Com a Rússia continuando seus ataques à infraestrutura ucraniana, os exportadores de mirtilo não podem mais depender totalmente da rede elétrica. Pukshyn explica: “A invasão em larga escala impôs desafios operacionais sem precedentes para todas as empresas ucranianas. Nossa estratégia mudou da agricultura em larga escala para a agricultura de precisão, a fim de lidar com diversos fatores críticos. Dependemos muito da rede elétrica, já que a irrigação e a refrigeração industrial dos mirtilos exigem um fornecimento estável, que agora é incerto devido aos bombardeios à infraestrutura. Além disso, há escassez de mão de obra: a mobilização e a migração levaram a uma grave falta de colhedores, essenciais para a colheita manual.”

“Também precisamos abordar as operações militares em larga escala em curso, o declínio contínuo do poder de compra da população e a escassez de pessoal qualificado. Esses fatores impactaram significativamente a atividade das empresas ucranianas, direcionando o foco para novas tecnologias, como máquinas agrícolas automatizadas e energia solar, para garantir a independência energética durante a alta temporada”, acrescenta.

Os principais destinos de exportação dos mirtilos ucranianos também mudaram, em parte devido à melhoria da reputação dos produtos. Pukshyn afirma: “Os principais importadores dos nossos produtos são agora os Países Baixos, que substituíram a Polónia, o nosso principal comprador durante quatro ou cinco anos consecutivos. Esta mudança deve-se principalmente ao maior reconhecimento e à melhoria da reputação dos produtores e exportadores ucranianos, que demonstraram padrões adequados de qualidade, comunicação e conhecimento técnico. Além disso, os boicotes polacos e o encerramento da fronteira com a Ucrânia em 2024 afetaram os nossos produtores e evidenciaram a necessidade de procurar novos mercados de destino e clientes diretos.”

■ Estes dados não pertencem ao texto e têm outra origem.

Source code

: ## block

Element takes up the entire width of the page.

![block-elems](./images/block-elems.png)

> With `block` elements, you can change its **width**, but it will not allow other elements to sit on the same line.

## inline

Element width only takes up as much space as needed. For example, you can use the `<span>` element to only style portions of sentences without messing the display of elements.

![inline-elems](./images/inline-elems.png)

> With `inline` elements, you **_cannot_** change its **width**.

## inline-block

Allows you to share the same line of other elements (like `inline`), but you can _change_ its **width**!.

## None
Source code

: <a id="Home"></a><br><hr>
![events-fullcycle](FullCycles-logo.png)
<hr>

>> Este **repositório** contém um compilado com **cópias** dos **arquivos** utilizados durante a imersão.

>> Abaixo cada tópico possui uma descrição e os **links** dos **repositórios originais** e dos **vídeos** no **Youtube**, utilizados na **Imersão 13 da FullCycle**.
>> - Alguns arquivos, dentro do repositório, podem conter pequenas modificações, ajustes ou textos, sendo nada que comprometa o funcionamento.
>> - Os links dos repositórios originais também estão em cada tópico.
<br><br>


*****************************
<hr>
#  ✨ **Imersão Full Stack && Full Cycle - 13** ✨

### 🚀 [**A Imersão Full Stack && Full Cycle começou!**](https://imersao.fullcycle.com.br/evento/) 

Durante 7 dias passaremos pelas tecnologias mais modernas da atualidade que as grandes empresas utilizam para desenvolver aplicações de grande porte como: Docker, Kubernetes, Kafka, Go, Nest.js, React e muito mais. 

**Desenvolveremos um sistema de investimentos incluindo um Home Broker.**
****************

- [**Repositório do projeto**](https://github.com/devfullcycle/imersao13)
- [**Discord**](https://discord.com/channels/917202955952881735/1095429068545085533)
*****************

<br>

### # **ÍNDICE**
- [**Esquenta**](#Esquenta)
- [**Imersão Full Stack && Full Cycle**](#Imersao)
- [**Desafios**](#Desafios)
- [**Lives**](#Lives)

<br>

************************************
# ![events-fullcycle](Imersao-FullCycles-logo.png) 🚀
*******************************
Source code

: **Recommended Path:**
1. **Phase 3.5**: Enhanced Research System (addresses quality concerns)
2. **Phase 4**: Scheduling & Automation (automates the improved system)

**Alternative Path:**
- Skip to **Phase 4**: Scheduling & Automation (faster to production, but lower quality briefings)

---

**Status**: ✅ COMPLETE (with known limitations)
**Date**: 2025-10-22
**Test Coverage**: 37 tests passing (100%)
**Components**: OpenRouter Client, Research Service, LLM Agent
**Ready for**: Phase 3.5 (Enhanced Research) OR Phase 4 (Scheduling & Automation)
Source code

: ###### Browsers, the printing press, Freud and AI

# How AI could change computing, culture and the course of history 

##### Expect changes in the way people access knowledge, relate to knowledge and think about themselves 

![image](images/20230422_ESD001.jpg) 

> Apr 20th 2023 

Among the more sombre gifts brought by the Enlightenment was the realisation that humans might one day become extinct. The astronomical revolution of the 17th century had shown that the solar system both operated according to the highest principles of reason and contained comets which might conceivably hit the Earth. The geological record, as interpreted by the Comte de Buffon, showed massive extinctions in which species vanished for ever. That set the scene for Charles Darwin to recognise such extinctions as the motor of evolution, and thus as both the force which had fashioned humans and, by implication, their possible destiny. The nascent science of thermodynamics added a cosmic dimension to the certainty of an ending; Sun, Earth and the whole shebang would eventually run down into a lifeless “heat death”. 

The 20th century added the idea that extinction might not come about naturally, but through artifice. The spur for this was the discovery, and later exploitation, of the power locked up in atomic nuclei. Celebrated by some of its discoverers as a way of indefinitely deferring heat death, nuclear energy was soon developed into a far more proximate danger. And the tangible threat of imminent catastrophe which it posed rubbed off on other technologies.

Ele indica que isso levou a variações significativas por país. “Ao final da temporada de 2025, a Holanda importou 990 toneladas, um aumento de 34% em comparação com a temporada anterior. A Polônia importou 660 toneladas, 30% a menos. A Geórgia comprou 610 toneladas, 45% a mais do que em 2024, enquanto o Reino Unido importou 570 toneladas, também um aumento de 45%. Na Alemanha, as importações de mirtilos ucranianos diminuíram 20% e, na Espanha, caíram 10%, para 225 toneladas.”

© Blue Berry LLC

Olhando para o futuro, em 2026, Pukshyn estima que o foco estará em dois fatores principais. “Primeiro, a UE continuará sendo o principal destino das exportações. Ao mesmo tempo, planejamos aumentar a produtividade por hectare investindo também em variedades modernas com melhor portabilidade e maior vida útil. Além disso, haverá maior mecanização e menor dependência de mão de obra manual, apoiada por uma gestão agronômica mais profissional.”

“O setor ucraniano de mirtilo não está apenas sobrevivendo: está se otimizando. O objetivo para esta temporada é demonstrar que a Ucrânia é um parceiro confiável, bem estruturado e de alta tecnologia para a rede alimentar europeia. O sucesso em 2026 será medido não apenas pelo volume de exportação, mas também pelo número de contratos diretos de longo prazo assinados com os principais varejistas europeus”, conclui Pukshyn.